I continue to be amazed at how many vegetables and fruits are eaten here. One of our trip companions was a 23-year old young man, and I will not forget the sight of him ordering and enthusiastically digging into a plate of cooked, spiced pea greens.
In the States, people who willingly eat green vegetables would probably not be considered picky, but the Turks I have met seem quite discerning. They have advised me not to buy tomatoes during the relatively short (4-month) winter here, and will go miles out of their way to buy the tastiest white cheese and the plumpest purple grapes. After lunch one day, I saw a grown man sip a completely ordinary cup of tea and then put it down and shake his head disapprovingly, commenting that establishment had served him a beverage that wasn’t as fresh as it should have been.
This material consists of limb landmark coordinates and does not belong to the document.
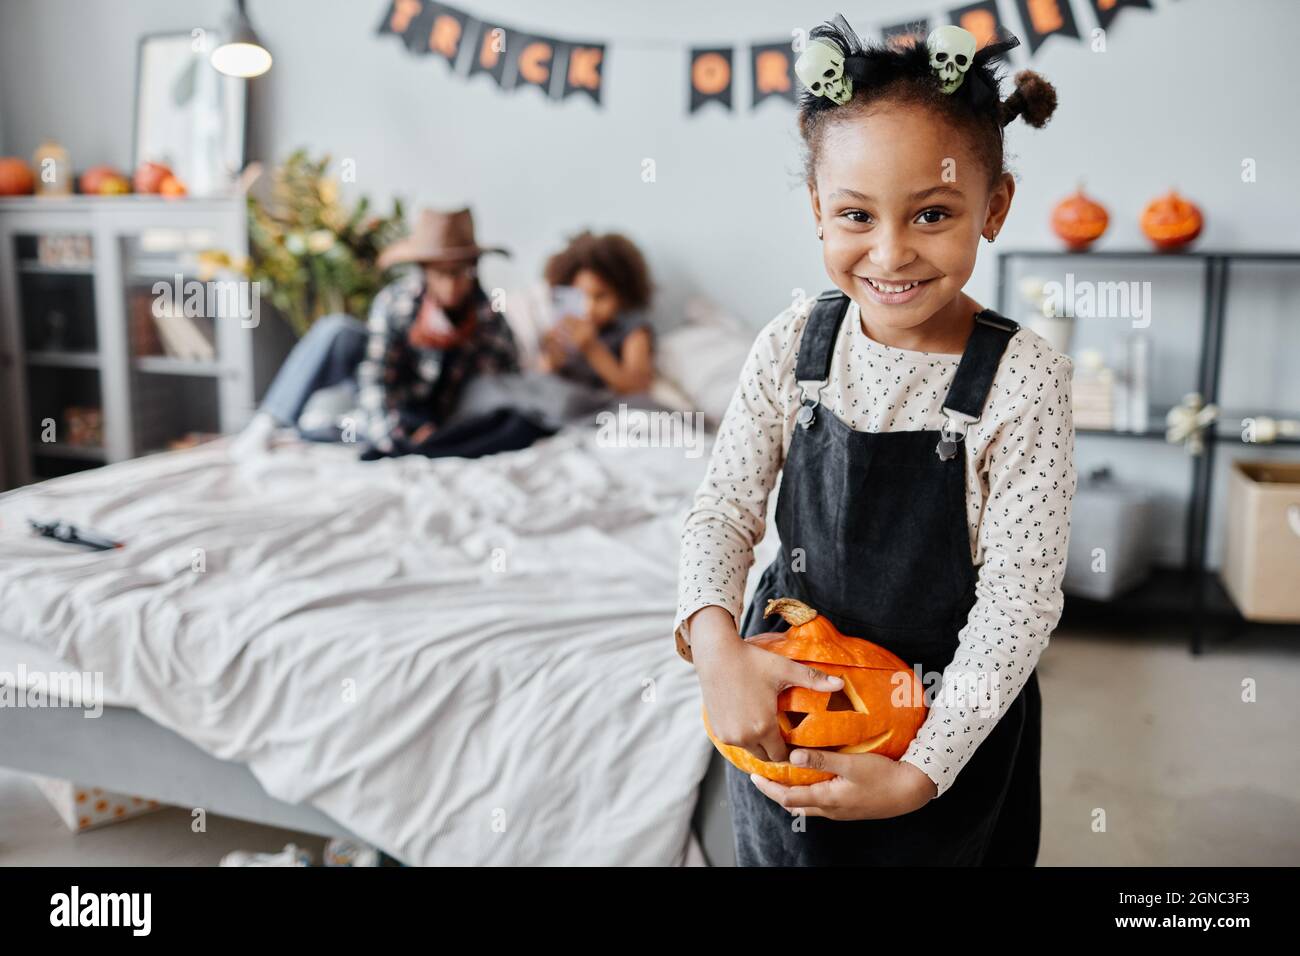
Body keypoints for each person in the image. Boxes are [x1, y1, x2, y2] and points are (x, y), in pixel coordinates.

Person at [674, 17, 1076, 866]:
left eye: (933, 213)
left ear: (994, 206)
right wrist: (716, 648)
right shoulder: (792, 347)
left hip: (945, 731)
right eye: (856, 214)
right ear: (819, 210)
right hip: (799, 708)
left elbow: (1020, 602)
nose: (892, 253)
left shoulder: (1025, 379)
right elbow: (722, 512)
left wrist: (921, 773)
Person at [232, 207, 519, 457]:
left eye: (460, 273)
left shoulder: (489, 318)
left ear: (474, 270)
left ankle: (340, 427)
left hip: (439, 415)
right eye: (442, 274)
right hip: (391, 400)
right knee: (338, 330)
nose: (452, 284)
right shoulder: (396, 303)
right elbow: (375, 375)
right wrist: (393, 436)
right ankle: (268, 423)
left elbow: (502, 387)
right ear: (425, 271)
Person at [538, 231, 654, 395]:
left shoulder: (633, 330)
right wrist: (553, 355)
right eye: (580, 296)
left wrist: (592, 348)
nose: (589, 307)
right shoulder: (568, 326)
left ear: (622, 295)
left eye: (600, 296)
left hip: (594, 406)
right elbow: (544, 373)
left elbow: (637, 387)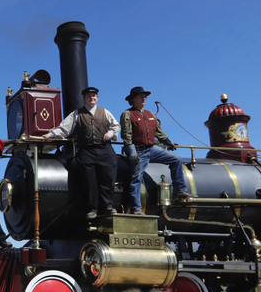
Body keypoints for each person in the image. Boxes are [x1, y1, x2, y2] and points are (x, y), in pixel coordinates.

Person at [44, 86, 120, 219]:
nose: (92, 98)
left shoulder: (105, 112)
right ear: (84, 99)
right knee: (90, 181)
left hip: (105, 150)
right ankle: (92, 209)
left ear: (97, 98)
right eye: (89, 96)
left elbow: (116, 125)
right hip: (86, 151)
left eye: (94, 95)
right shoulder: (76, 114)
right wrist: (50, 134)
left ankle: (108, 206)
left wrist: (110, 133)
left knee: (108, 179)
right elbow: (64, 129)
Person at [120, 86, 195, 214]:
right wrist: (131, 151)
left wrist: (168, 142)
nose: (144, 98)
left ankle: (179, 190)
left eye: (145, 97)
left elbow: (159, 132)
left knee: (176, 159)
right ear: (133, 99)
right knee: (136, 178)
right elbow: (126, 134)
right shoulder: (127, 114)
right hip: (138, 150)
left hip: (152, 148)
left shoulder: (150, 114)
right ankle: (136, 208)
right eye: (140, 97)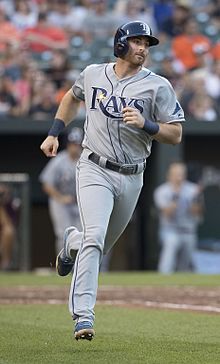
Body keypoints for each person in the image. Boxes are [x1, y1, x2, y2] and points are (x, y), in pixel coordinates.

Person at [40, 21, 184, 341]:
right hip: (94, 167)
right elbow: (70, 97)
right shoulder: (93, 73)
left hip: (132, 175)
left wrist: (148, 124)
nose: (143, 48)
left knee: (97, 243)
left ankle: (71, 243)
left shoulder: (157, 85)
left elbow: (176, 134)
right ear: (120, 43)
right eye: (136, 41)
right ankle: (83, 316)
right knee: (95, 237)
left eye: (146, 43)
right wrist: (54, 133)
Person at [39, 127, 83, 255]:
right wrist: (61, 197)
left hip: (79, 202)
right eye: (72, 144)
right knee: (63, 234)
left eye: (77, 144)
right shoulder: (59, 160)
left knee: (83, 235)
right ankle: (64, 266)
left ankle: (79, 267)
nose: (75, 147)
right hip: (61, 201)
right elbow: (46, 184)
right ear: (67, 144)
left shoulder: (86, 160)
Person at [154, 162, 204, 274]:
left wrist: (197, 198)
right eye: (176, 174)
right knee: (168, 256)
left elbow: (196, 212)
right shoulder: (162, 191)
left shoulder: (193, 189)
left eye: (181, 174)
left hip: (188, 231)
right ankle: (162, 282)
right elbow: (167, 213)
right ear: (169, 175)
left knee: (186, 266)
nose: (179, 177)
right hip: (170, 230)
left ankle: (183, 290)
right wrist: (176, 195)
One of the things I like best about living overseas is that it can upend assumptions. The grocery store and pharmacy closest to our apartment are located in a gleaming new shopping mall. On one of our early visits, we wandered upstairs to the food court, and there alongside Burger King, KFC, Pizza Hut and a sandwich chain called Schlotsky’s, apparently based in Dallas, we found several Turkish buffets offering a wide variety of complicated dishes—and attracting far more customers than the chains. Our first foray, simply pointing out dishes that looked good and smiling teshekular at the end of the transaction, was successful, and we have repeated it several times. Thus far in mall food courts, I have eaten: the best lentil soup ever; a delicious eggplant dish stuffed with ground meat, onions and aromatic spices; a light and wonderful salad called piyaz that combines tomatoes, parsley, onions and white beans in a lemon olive oil dressing; incredibly rich and flavorful Turkish yogurt, and a warm, fragrant kind of round bread that is thicker and more substantial than pita.
Many of these items are beyond my current cooking capabilities, and preparing a meal of three or four of them is unthinkable. Why should I go to the effort? The price for two comes to only 23 Turkish lira, $15.
How am I satisfying my sweet tooth here? Delicious gelato is widely available–I love the dainty portions—and of course there is baklava in many forms, but on the whole, desserts play a less important role in the Turkish diet. No huge muffins and cookies tempt me at every checkout counter. In fact, foods that looks sweet have fooled me: scones were just that, but flavored with savory dill; and squares of pastry that looked like cake turned out to be hearty spinach boreks.
So don’t be alarmed if you visit and I drag you off to a shopping mall food court. Thanks to the Turkish refusal to eat anything mediocre, the food will be delicious.